Stopniowo czasy Inkwizycji odchodziły w przeszłość, a ludzie mogli swobodnie wyrażać swoje opinie. Często były to tylko wewnętrzne doznania, przekonane jednym słowem, ale czasami ludzie szczerze wierzyli, że istnieje odrodzenie, bo inaczej po prostu nie może być.

Na Wschodzie idea reinkarnacji jest bardzo naturalnie spleciona z religią, kulturą i nauką, a tutaj ponad 90 procent ludzi uważa, że reinkarnacja jest oczywistością. Na Zachodzie bardziej zwyczajem jest wierzyć w nieco inne rzeczy, ale nawet tam sytuacja zaczyna się stopniowo zmieniać. Według sondaży około połowa populacji Stanów Zjednoczonych Ameryki i demokratycznych krajów europejskich uznaje reinkarnację i nie uznaje samej idei odrodzenia za dziwną.

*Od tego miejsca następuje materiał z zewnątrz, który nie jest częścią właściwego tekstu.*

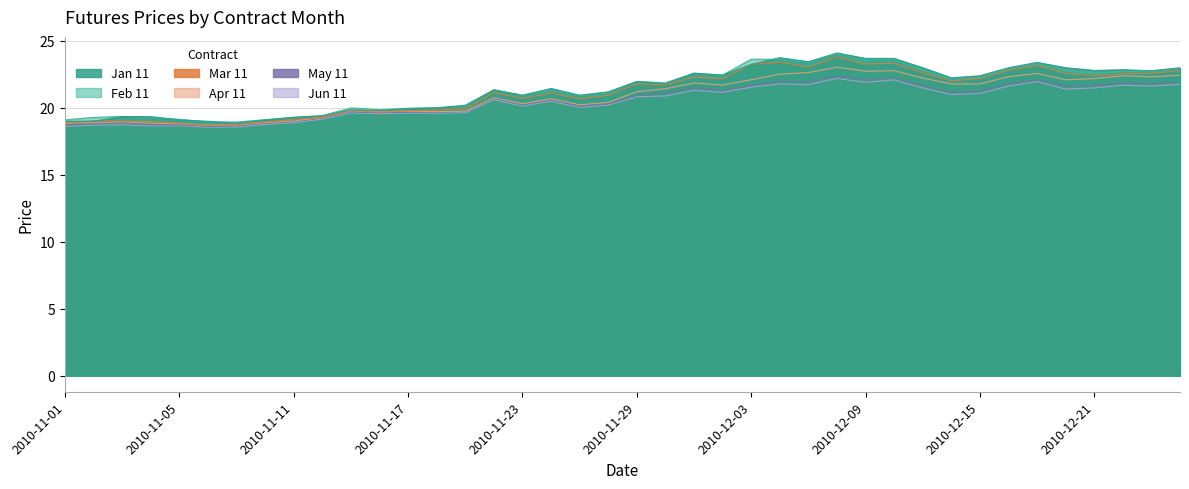

Which series has the largest range (max minus min)?

Jan 11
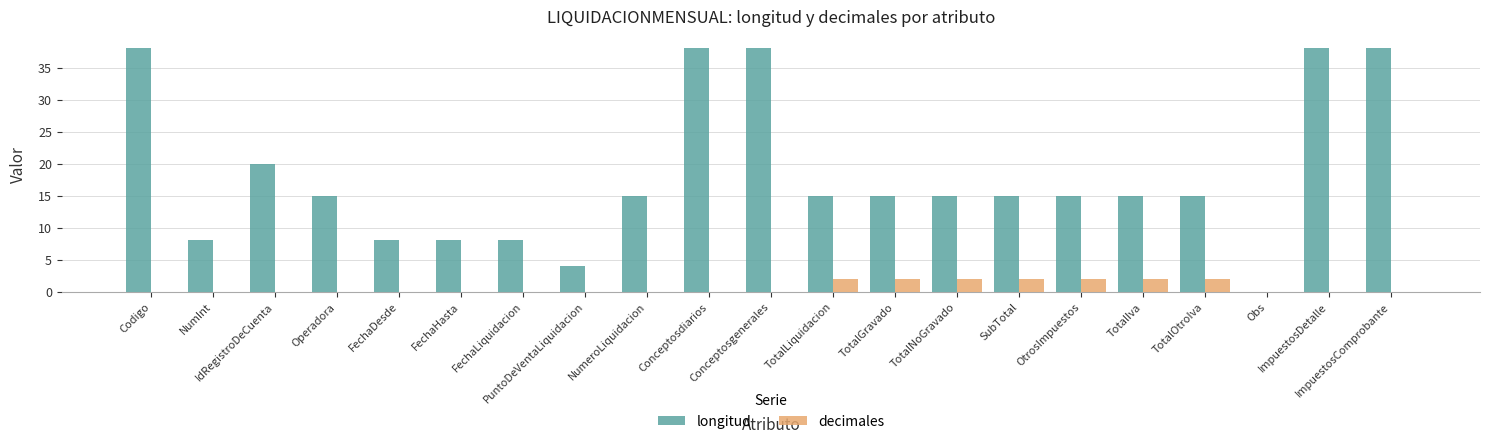

Read the longitud value at OtrosImpuestos, to the nearest 5.

15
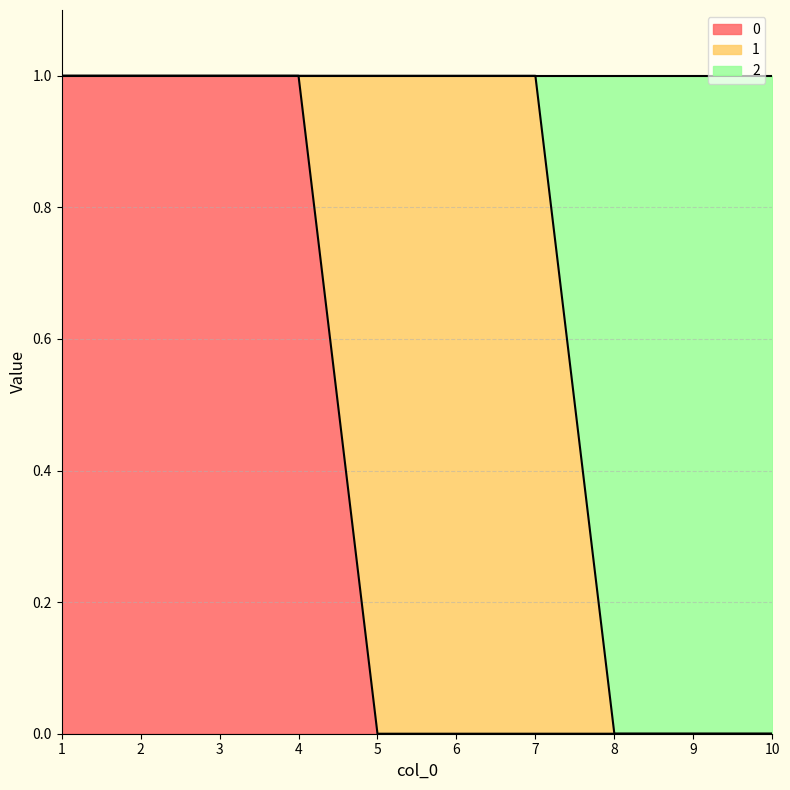

True or false: 2 and 0 cross at least once.

False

Ponadto niektórzy ludzie próbują dowiedzieć się więcej o swoim poprzednim życiu. Oczywiście taka wiedza jest absolutnie bezużyteczna, jeśli nie ma jej w samej osobie. Idea odrodzenia nie będzie odpowiadać tym, którzy są przyzwyczajeni do przerzucania odpowiedzialności za swój los w ręce losu lub Boga. Jeśli ktoś nie rozumie, że to jego przeszłe działania spowodowały jego teraźniejszość i że w tym życiu decyduje o swojej przyszłości każdym słowem i czynem, to nie może ani wziąć odpowiedzialności za swoje życie, ani go zmienić.

W rzeczywistości nie ma znaczenia, czy dana osoba wierzy w ideę reinkarnacji, czy jej zaprzecza. O wiele ważniejsze jest, jakie zmiany mogą nastąpić, jeśli osoba zaakceptuje ideę reinkarnacji, w nią wierzy. Jeśli wszystko wokół człowieka nie znika, ale przechodzi w inny stan, to dlaczego on sam i jego dusza mają być wyjątkiem?